_Extract provided_
'''
Here, on this October 1921 machine, you will not find the standard 3 prong cord and plug that many associate with vintage electric Singers standard on models like the 201 or 221. These don't exist on the '21 model 101. The 3-prong plug and cord will eventually make it to this model, but it will take at least another three years.  Pictured above is -most- of the original machine head electrical mounting connections minus the two brass pins that would have screwed to the post leads.

IMG_4218.jpg 

The other thing you won't find... is the 'usual' push button foot pedal that 'pops' out of a clip hiding inside the lip of the cabinet or table.  The early 101 models (1920 through to 23) had mechanical levers that ran from the knee control across the underside of the cabinet allowing for a pivot with an arm that pressed a rod built into the machine head.

Above is the front to back swing arm that would press a spring loaded lever inside the control box to vary speed on the machine.

IMG_4219.jpg 

Here you can see the connecting association between knee control lever and brass internal actuator.
'''
_Exercise tasks_
(1) Extract the passage on the October 1921 Singer 101 in full, leaving every word unchanged.
(2) Put the lines of the records below, from the line containing "collectors: M. J." through the end of the records, both ends included, into a numbered list, omitting blank lines.

_Input records_
'''
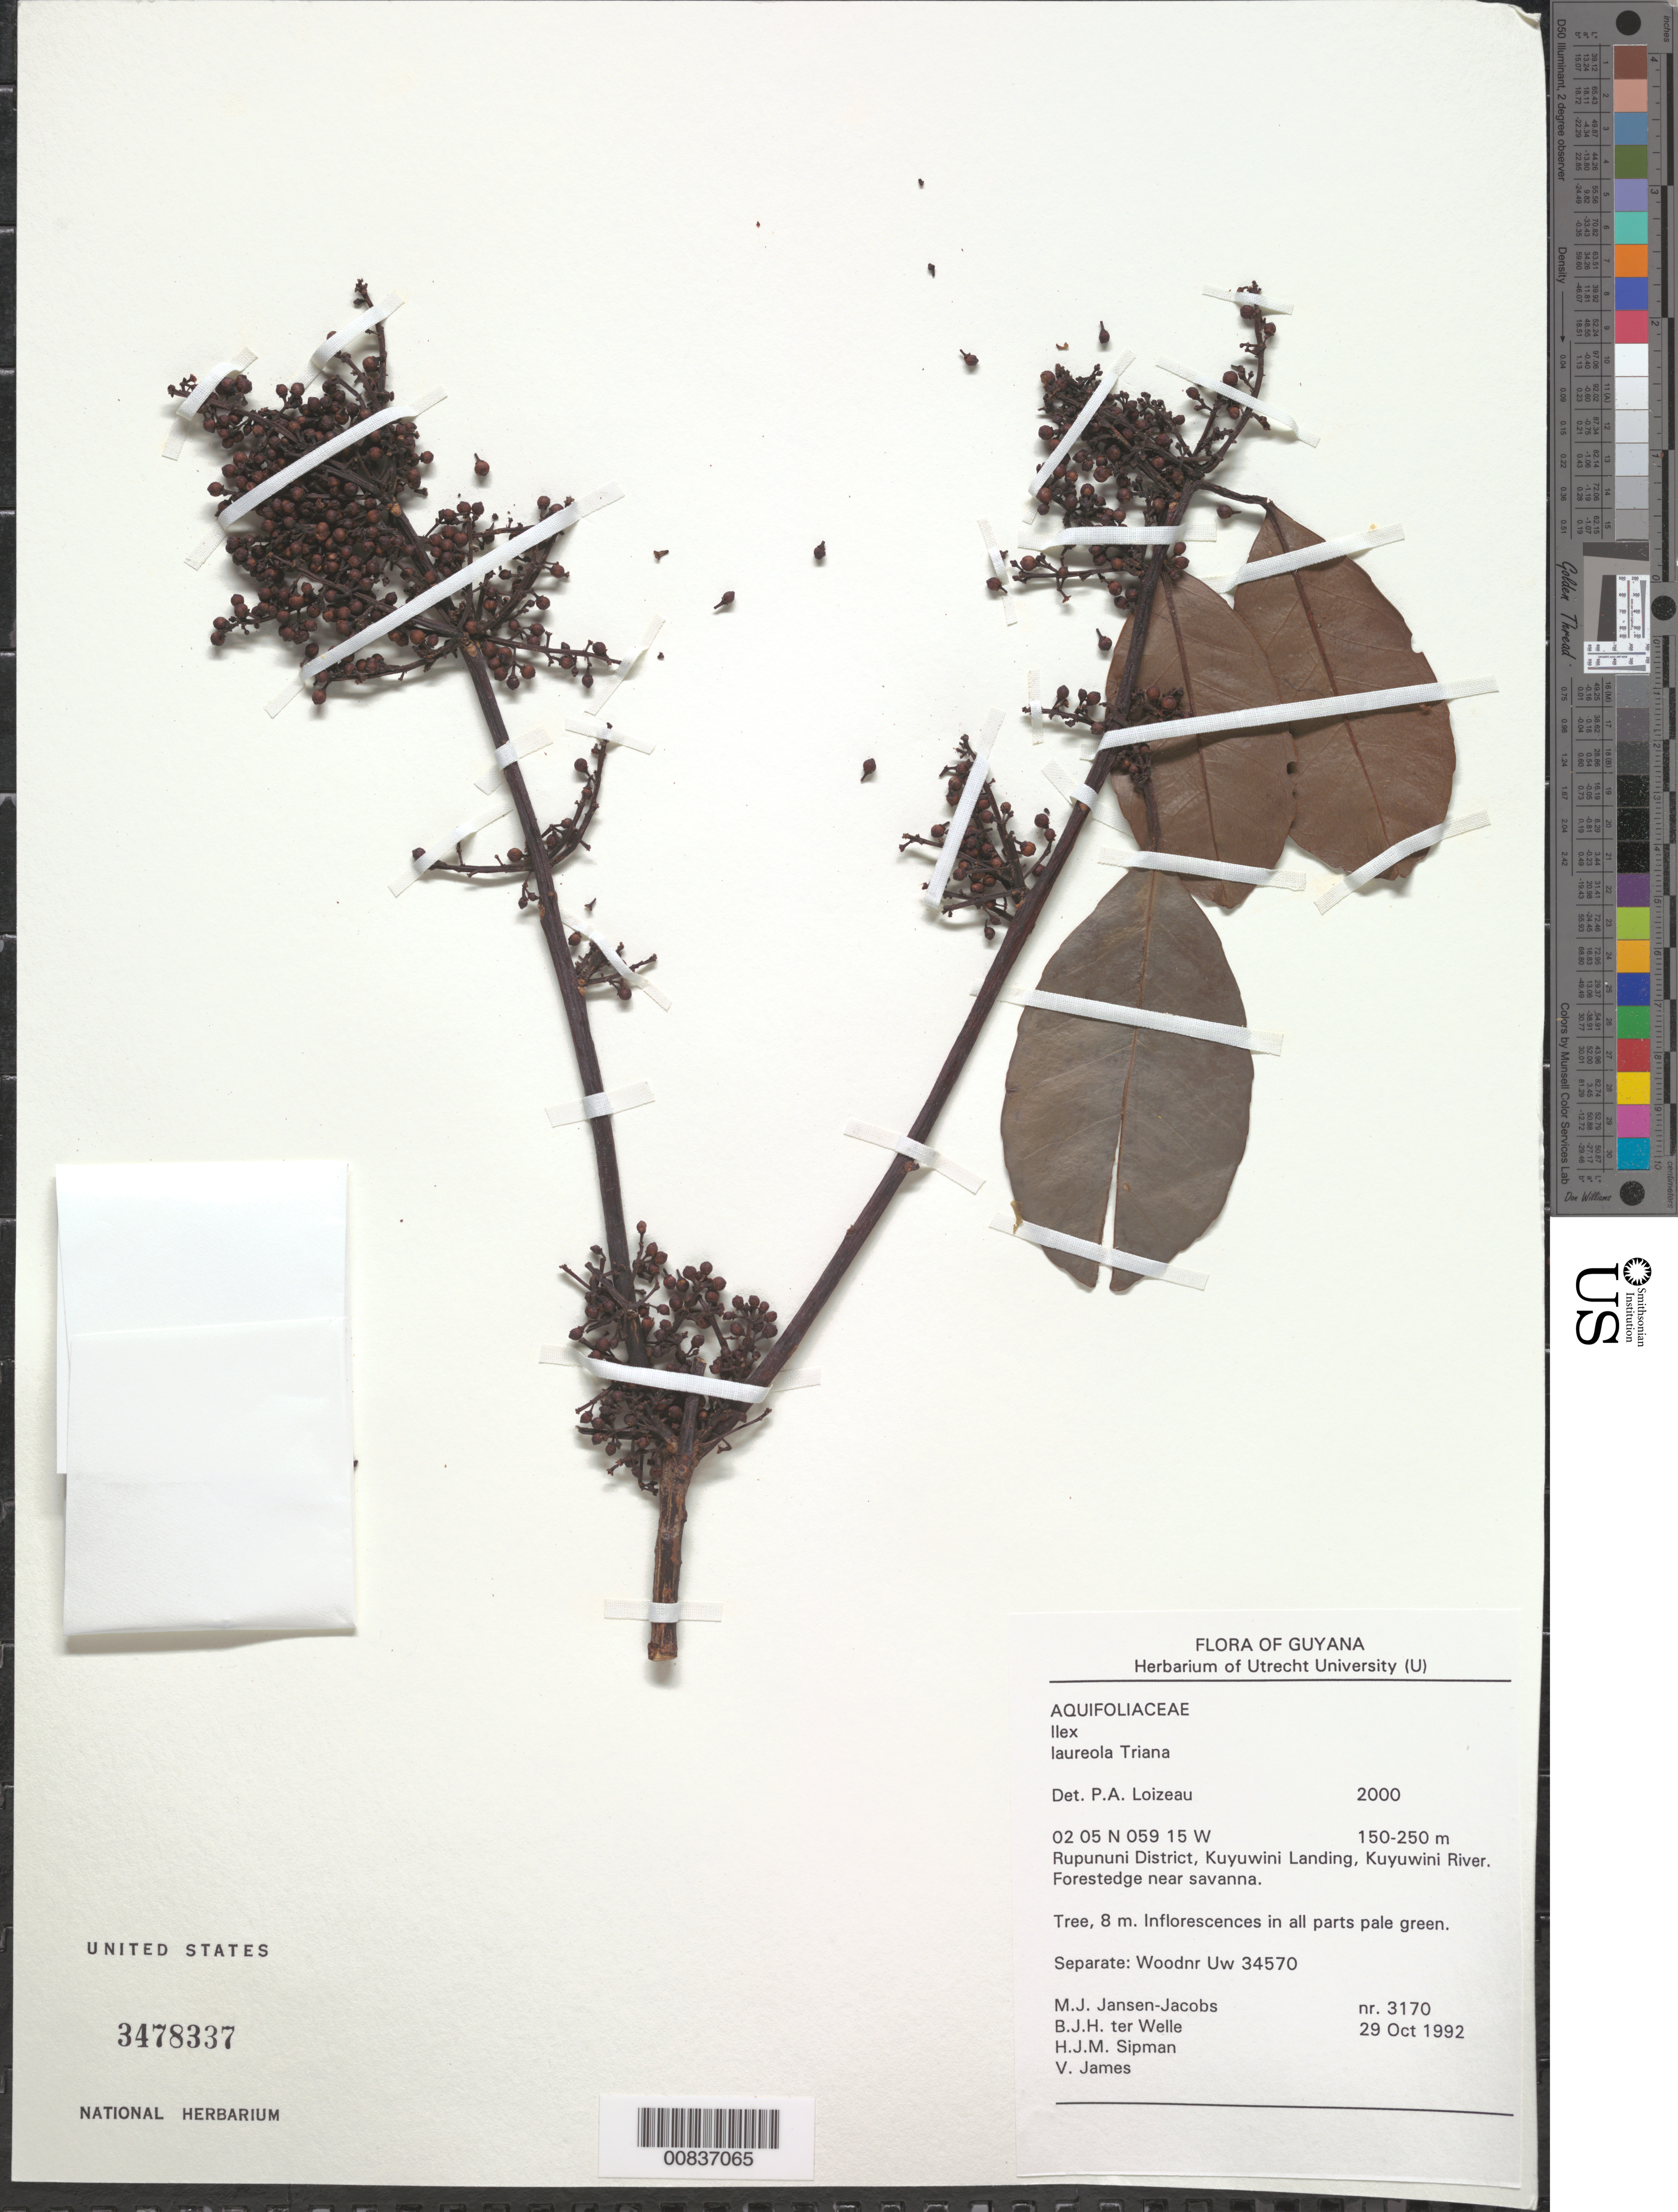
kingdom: Plantae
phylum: Tracheophyta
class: Magnoliopsida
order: Aquifoliales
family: Aquifoliaceae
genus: Ilex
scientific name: Ilex laureola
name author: Triana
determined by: Loizeau, Pierre A.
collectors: M. J. Jansen-Jacobs, B. Welle, H. J. M. Sipman & V. James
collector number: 3170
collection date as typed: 29-Oct-92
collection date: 1992-10-29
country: Guyana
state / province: U. Takutu-U. Essequibo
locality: Kuyuwini Landing, Kuyuwini River, Rupununi District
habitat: Forest edge near savanna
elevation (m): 150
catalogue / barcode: US 3478337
'''
_Results of the tasks_
(1)
Here, on this October 1921 machine, you will not find the standard 3 prong cord and plug that many associate with vintage electric Singers standard on models like the 201 or 221. These don't exist on the '21 model 101. The 3-prong plug and cord will eventually make it to this model, but it will take at least another three years.  Pictured above is -most- of the original machine head electrical mounting connections minus the two brass pins that would have screwed to the post leads.

IMG_4218.jpg 

The other thing you won't find... is the 'usual' push button foot pedal that 'pops' out of a clip hiding inside the lip of the cabinet or table.  The early 101 models (1920 through to 23) had mechanical levers that ran from the knee control across the underside of the cabinet allowing for a pivot with an arm that pressed a rod built into the machine head.

Above is the front to back swing arm that would press a spring loaded lever inside the control box to vary speed on the machine.

IMG_4219.jpg 

Here you can see the connecting association between knee control lever and brass internal actuator.

(2)
1. collectors: M. J. Jansen-Jacobs, B. Welle, H. J. M. Sipman & V. James
2. collector number: 3170
3. collection date as typed: 29-Oct-92
4. collection date: 1992-10-29
5. country: Guyana
6. state / province: U. Takutu-U. Essequibo
7. locality: Kuyuwini Landing, Kuyuwini River, Rupununi District
8. habitat: Forest edge near savanna
9. elevation (m): 150
10. catalogue / barcode: US 3478337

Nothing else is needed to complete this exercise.